* EXERCISE DESCRIPTION *
Please find all lines containing "performed" in the listing below and copy them.

= Beginning of Section =

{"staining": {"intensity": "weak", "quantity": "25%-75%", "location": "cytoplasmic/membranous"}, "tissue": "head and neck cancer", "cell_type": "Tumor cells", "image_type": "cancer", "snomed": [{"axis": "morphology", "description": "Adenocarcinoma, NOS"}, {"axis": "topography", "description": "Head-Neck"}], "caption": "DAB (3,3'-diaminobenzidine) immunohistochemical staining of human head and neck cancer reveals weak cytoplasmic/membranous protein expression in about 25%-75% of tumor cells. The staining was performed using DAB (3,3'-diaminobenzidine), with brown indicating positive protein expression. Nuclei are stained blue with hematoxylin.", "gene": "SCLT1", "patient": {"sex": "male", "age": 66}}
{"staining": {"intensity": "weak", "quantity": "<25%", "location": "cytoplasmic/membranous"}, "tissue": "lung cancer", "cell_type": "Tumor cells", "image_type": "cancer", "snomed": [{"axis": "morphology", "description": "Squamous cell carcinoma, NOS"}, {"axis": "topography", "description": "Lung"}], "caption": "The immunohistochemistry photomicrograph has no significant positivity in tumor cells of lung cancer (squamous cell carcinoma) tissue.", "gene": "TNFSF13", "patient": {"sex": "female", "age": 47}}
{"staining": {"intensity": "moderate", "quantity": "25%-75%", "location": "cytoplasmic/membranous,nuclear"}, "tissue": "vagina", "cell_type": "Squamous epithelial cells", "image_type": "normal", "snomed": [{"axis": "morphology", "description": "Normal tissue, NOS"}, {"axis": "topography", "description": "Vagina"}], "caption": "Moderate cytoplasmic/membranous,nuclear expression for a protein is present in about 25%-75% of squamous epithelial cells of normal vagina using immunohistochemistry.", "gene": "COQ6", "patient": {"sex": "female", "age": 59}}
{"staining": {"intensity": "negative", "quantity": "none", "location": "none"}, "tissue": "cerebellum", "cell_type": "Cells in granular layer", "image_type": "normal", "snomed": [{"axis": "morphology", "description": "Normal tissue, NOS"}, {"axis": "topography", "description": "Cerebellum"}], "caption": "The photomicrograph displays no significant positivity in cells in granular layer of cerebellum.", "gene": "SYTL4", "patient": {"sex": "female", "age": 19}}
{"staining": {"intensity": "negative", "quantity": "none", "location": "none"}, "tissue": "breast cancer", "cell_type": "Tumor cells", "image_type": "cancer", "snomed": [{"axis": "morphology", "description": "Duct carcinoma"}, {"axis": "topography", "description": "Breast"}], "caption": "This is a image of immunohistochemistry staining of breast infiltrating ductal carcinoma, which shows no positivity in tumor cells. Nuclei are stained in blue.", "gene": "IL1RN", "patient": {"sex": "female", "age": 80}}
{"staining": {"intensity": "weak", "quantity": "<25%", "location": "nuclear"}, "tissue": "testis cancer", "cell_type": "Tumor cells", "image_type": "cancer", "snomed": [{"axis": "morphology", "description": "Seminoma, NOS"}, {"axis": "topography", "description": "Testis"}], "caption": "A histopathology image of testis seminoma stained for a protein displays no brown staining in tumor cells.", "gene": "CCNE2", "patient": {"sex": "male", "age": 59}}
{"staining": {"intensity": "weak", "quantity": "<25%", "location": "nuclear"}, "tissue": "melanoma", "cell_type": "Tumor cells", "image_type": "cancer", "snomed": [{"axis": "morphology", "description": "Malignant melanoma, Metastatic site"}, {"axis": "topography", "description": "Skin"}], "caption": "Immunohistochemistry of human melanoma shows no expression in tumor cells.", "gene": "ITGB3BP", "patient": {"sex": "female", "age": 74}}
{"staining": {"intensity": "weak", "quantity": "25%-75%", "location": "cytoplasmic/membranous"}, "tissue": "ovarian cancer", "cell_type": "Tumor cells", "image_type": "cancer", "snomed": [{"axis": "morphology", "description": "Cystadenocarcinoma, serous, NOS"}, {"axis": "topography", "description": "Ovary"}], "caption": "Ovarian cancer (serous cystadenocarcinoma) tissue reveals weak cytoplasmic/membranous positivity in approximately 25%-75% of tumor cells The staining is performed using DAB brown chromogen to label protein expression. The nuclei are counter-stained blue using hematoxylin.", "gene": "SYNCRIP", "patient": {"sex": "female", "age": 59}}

= End of Section =

* FINISHED TASK *
{"staining": {"intensity": "weak", "quantity": "25%-75%", "location": "cytoplasmic/membranous"}, "tissue": "head and neck cancer", "cell_type": "Tumor cells", "image_type": "cancer", "snomed": [{"axis": "morphology", "description": "Adenocarcinoma, NOS"}, {"axis": "topography", "description": "Head-Neck"}], "caption": "DAB (3,3'-diaminobenzidine) immunohistochemical staining of human head and neck cancer reveals weak cytoplasmic/membranous protein expression in about 25%-75% of tumor cells. The staining was performed using DAB (3,3'-diaminobenzidine), with brown indicating positive protein expression. Nuclei are stained blue with hematoxylin.", "gene": "SCLT1", "patient": {"sex": "male", "age": 66}}
{"staining": {"intensity": "weak", "quantity": "25%-75%", "location": "cytoplasmic/membranous"}, "tissue": "ovarian cancer", "cell_type": "Tumor cells", "image_type": "cancer", "snomed": [{"axis": "morphology", "description": "Cystadenocarcinoma, serous, NOS"}, {"axis": "topography", "description": "Ovary"}], "caption": "Ovarian cancer (serous cystadenocarcinoma) tissue reveals weak cytoplasmic/membranous positivity in approximately 25%-75% of tumor cells The staining is performed using DAB brown chromogen to label protein expression. The nuclei are counter-stained blue using hematoxylin.", "gene": "SYNCRIP", "patient": {"sex": "female", "age": 59}}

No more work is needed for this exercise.